TO DO ->
The response should be the lines of the data, starting at the first and ending at the one that contains "ring dip: (52, 102)", copied without change.

EXERCISE DATA ->

╔══

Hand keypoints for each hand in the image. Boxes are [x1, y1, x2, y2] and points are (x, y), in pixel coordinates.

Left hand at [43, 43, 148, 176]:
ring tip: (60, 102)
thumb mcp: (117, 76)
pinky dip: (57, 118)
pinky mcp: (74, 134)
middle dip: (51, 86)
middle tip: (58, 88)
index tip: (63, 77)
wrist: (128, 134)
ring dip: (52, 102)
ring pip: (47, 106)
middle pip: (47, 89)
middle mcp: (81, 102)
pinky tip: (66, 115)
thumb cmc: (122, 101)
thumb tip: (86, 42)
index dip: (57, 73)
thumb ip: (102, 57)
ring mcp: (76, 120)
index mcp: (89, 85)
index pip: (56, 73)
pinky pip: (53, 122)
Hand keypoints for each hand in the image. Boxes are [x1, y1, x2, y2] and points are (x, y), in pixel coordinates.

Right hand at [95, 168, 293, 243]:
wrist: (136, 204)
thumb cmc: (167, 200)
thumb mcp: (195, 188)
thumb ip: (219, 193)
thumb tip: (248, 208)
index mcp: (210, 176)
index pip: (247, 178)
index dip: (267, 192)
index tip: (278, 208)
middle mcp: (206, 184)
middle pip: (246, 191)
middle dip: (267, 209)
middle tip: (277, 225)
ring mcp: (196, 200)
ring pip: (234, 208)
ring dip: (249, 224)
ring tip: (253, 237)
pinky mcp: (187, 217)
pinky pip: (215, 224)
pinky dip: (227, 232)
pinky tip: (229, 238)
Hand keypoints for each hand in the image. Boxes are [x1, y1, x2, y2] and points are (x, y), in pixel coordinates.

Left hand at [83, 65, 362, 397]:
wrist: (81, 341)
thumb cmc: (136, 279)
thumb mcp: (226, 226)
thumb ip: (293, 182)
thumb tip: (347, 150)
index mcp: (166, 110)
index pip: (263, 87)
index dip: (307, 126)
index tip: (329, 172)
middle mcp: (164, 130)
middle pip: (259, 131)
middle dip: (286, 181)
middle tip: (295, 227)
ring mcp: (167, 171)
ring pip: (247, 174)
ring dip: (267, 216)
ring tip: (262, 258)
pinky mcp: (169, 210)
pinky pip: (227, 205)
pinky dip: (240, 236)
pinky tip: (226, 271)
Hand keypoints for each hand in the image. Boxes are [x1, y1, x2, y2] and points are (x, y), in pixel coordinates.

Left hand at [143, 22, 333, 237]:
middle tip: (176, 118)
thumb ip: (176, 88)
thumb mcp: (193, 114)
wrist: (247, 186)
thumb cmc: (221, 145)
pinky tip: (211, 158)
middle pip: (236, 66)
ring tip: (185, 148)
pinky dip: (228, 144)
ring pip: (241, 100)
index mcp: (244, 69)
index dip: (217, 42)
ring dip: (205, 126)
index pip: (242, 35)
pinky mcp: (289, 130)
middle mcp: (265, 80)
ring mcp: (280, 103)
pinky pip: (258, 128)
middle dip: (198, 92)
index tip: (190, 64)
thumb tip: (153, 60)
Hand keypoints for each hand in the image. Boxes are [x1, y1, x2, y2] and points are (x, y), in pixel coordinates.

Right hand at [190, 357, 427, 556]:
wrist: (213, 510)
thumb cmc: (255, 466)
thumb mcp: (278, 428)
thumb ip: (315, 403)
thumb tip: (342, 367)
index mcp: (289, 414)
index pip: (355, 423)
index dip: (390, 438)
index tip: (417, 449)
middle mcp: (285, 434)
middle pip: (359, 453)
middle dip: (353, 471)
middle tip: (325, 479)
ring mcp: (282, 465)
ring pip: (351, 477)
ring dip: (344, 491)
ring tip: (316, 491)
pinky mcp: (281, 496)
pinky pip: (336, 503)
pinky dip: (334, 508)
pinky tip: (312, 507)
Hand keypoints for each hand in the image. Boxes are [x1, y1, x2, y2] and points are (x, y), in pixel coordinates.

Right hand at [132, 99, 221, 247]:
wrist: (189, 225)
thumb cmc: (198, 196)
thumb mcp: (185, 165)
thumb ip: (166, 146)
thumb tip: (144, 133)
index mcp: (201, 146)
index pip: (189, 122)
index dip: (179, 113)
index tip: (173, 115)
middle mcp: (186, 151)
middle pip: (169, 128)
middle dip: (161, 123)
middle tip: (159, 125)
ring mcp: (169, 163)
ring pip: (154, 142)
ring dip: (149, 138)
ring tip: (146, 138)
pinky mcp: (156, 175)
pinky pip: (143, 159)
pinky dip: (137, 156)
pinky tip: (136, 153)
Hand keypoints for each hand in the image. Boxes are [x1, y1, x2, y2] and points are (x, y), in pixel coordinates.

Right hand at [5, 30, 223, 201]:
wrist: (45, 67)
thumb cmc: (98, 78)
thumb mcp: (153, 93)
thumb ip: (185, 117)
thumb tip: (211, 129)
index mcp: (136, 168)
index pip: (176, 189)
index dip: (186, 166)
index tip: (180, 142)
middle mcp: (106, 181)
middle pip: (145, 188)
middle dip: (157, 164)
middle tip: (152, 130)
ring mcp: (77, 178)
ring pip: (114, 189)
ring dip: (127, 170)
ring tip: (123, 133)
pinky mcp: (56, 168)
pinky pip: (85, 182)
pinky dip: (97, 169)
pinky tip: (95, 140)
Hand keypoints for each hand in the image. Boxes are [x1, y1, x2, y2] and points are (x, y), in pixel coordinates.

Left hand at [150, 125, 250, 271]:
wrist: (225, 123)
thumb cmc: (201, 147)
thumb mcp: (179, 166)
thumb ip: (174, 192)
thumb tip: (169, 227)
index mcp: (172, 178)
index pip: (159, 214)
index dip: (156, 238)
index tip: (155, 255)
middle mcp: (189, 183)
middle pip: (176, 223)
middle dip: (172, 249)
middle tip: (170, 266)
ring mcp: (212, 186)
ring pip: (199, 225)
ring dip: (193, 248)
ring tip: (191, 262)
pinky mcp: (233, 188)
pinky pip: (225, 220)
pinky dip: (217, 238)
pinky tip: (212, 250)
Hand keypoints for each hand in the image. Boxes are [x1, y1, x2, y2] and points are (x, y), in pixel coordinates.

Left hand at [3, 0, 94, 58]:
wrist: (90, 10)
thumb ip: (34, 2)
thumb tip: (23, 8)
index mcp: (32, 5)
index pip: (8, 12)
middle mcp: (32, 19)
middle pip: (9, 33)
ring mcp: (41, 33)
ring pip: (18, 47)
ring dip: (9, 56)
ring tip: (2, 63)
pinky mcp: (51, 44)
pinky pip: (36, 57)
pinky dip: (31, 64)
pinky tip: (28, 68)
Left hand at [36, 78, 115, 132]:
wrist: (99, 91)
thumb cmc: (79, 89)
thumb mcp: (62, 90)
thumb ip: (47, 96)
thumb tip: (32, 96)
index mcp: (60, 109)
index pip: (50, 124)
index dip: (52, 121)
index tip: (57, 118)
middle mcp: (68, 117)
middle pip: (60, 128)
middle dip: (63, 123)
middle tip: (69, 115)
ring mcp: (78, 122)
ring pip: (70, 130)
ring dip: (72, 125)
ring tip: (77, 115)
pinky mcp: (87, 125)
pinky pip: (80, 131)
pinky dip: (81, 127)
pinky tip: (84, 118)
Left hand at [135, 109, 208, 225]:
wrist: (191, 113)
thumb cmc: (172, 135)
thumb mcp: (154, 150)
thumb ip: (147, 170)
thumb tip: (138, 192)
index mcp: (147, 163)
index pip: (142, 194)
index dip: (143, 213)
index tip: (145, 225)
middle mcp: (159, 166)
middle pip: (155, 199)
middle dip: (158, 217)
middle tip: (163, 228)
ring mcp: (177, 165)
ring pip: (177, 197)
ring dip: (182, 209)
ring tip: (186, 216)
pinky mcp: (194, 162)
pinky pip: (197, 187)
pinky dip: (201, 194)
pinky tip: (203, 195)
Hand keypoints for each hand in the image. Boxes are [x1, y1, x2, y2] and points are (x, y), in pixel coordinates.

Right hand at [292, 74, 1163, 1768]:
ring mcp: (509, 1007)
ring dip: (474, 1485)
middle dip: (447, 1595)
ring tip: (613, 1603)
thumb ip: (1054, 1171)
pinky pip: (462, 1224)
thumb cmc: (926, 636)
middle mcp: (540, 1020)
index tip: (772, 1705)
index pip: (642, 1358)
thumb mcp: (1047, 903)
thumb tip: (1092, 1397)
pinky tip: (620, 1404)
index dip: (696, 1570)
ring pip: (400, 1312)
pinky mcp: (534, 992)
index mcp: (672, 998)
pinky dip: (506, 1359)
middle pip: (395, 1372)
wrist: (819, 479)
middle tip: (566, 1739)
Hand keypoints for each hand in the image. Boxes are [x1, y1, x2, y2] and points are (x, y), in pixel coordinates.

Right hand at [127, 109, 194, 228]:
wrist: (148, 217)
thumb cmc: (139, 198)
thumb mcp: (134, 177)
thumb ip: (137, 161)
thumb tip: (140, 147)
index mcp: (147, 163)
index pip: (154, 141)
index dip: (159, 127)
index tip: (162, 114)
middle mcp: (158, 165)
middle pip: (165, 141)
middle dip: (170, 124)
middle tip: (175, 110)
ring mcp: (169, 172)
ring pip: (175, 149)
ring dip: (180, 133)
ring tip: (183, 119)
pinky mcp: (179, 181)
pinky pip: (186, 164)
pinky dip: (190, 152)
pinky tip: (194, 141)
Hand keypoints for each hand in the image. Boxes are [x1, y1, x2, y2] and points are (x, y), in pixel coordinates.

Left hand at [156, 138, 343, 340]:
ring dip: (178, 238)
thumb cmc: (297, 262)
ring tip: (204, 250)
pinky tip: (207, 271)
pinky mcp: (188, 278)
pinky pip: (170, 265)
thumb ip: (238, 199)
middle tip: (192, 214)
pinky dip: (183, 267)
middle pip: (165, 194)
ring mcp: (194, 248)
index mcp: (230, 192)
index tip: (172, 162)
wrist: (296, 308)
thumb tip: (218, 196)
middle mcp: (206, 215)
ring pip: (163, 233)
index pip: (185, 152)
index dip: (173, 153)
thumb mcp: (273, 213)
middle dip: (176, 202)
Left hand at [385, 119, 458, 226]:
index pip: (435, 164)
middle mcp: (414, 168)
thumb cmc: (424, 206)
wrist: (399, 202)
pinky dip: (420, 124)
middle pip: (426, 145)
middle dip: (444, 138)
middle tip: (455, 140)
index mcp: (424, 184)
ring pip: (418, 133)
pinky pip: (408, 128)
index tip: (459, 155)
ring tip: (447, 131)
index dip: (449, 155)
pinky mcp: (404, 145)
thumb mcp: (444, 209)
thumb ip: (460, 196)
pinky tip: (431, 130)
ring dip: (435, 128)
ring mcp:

╚══

ANSWER BOX ->
Hand keypoints for each hand in the image. Boxes are [x1, y1, x2, y2] and points are (x, y), in pixel coordinates.

Left hand at [43, 43, 148, 176]:
ring tip: (60, 102)
thumb mcp: (117, 76)
pinky dip: (57, 118)
pinky mcp: (74, 134)
middle dip: (51, 86)
middle tip: (58, 88)
index tip: (63, 77)
wrist: (128, 134)
ring dip: (52, 102)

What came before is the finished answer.